Following on from the attack on known plaintext for a T52ab Sturgeon cipher machine, this post describes an attack with unknown plaintext. The known plaintext attack relied on a brute-force application of all possible XOR wheel settings to the plaintext. This created a representation of the state halfway through encryption (prior to the permutation). Since this intermediate five-bit state was only subject to a permutation by the rest of the key, the number of set bits in the intermediate state will match the number of set bits in the ciphertext, character by character. With about 20 characters, this generates a unique result and therefore solves the XOR part of the key. An attack without known plaintext cannot use the same method as the machine applies the XOR to the plaintext. The ciphertext cannot be treated with the XOR as it would have to be permuted first, and the permutation is unknown.
However if we look at a candidate XOR stream and find a place where the 5-bit XOR applied to a character has either no bits set or all bits set, then the bit permutation is irrelevant in terms of deciding how the XOR will act as the XOR is the same for each bit.

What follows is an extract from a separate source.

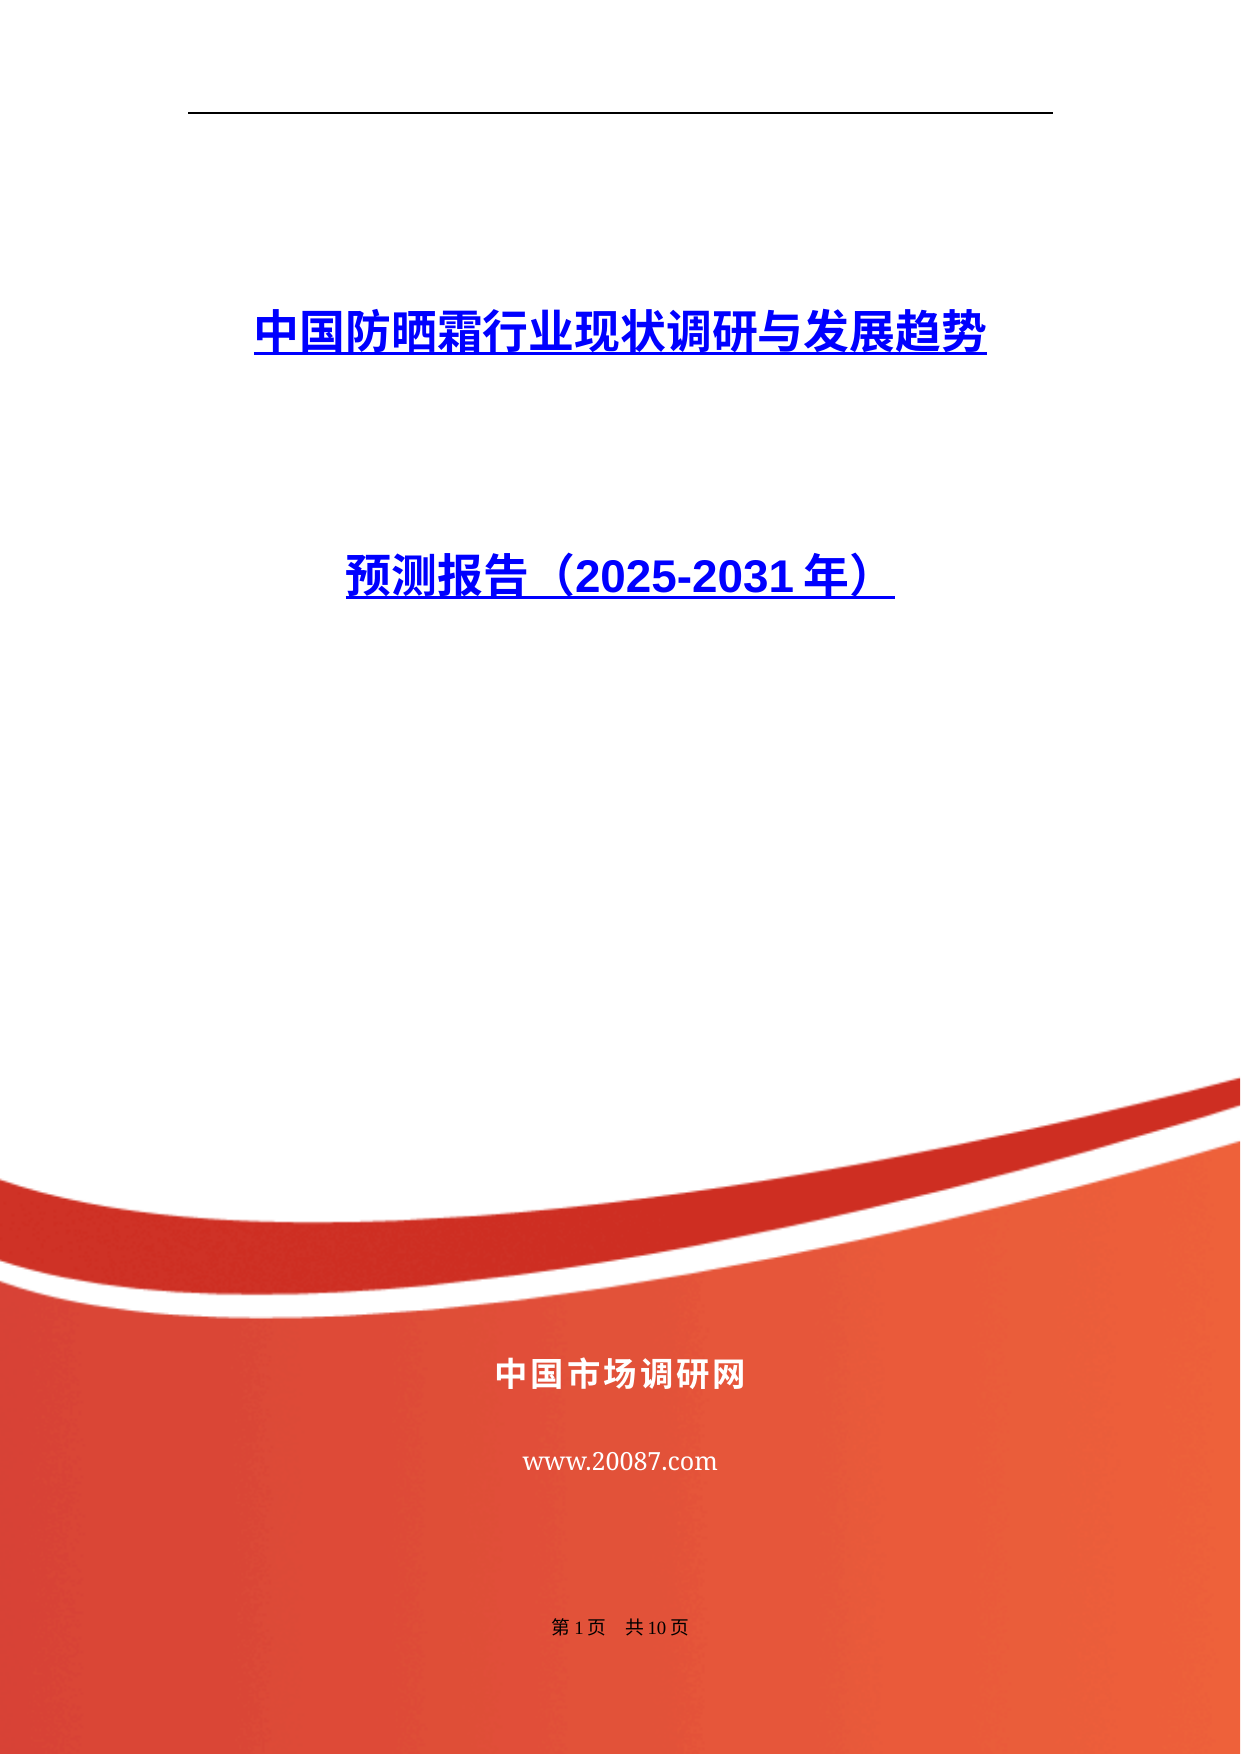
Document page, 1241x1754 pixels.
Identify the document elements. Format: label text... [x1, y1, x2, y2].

This does not quite return us to the same state as the known plaintext attack – in the known plaintext attack we could check that the number of bits matched between an XOR’d-plaintext and a ciphertext character. But here we do not have plaintext characters. All we can do is statistical – rely on the fact that plaintext contains a bias in the expected number of set bits. Fortunately it does. T52 relies on the standard teleprinter alphabet which tends to favour a low number of set bits for common letters.
The disadvantage of relying on XOR characters that have either none or all bits set is that these occur at only about 1/16th of the points in the keystream. We can improve matters by observing that a similar effect occurs when the CT itself has all or no bits set. Again this occurs 1/16th of the time on average, although some will clash with the known cases, so a suitable case occurs in about 12% of the message characters. Despite this, the test is quite powerful and works for typical T52 message lengths (1000-2000 characters). However we can improve.
If we know, say, that there is one bit set in the XOR and one bit set in the ciphertext, there are then only two possible situations. If the two bits align after the unknown permutation (p=0.2), this will result in zero bits set in the plaintext. Conversely if they do not align (p=0.8), there will be two bits set in the plaintext. Without knowing which of these two cases is right, we can use the probabilities to aggregate a likelihood estimate. Similar situations, with different probabilities, exist for each combination of the number of bits set in the ciphertext and XOR characters. The all-or-none-set case is simply a special case, albeit the most powerful one.
The algorithm, as might be expected, does need significantly more characters than the known plaintext solution (hundreds as opposed to just twenty). Somewhat counterintuitively, it operates faster than the known plaintext algorithm (12s-30s per partition on a P106-100 for 1000 character text, partitions vary in size). This is mostly because not knowing the internal permutation does not get ‘double counted’ against not knowing the ordering of the XOR wheels. In the known plaintext case, we must apply the right XOR and so must not just use the right partition of XOR wheels, we must use the right order. This involves permuting the choice of five wheels (i.e. a factor of 120). This permutation is distinct from the permutation the machine does internally. For the unknown plaintext case, the algorithm is such that while these are different permutations, their net effect is of one permutation. It might also be argued that the unknown plaintext algorithm does less : it can determine the right XOR wheels and their position, but only as a set of wheels, it does not determine their ordering.
Taken together the fasted solution to a likely message (1000+ characters of which a short preamble could be guessed) would be to determine the wheel partition using the Unknown plaintext algorithm and then the ordering using the known plaintext algorithm.
Cuda implementation. In this implementation, the keystream for the specified set of XOR wheels is generated in a first step. However unlike the known plaintext case where the full keystream was stored, all that is required here is the number of set bits at each position in the stream. This fits in under 0.7GB, reasonable with current GPU memories. The second step involves calculating from every startpoint in the stream, the log likelihood score of those XORs, given each position in the ciphertext. While the correct key is not guaranteed to have the highest score, it is likely to be a high scoring result – and this likelihood obviously increases with ciphertext length. Other high-scoring keys are likely to be similar to the true key (which is why a hill-climbing attack may be preferable to this brute force attack).
The CUDA kernels are short and simple and the code for this attack is available on GitHub.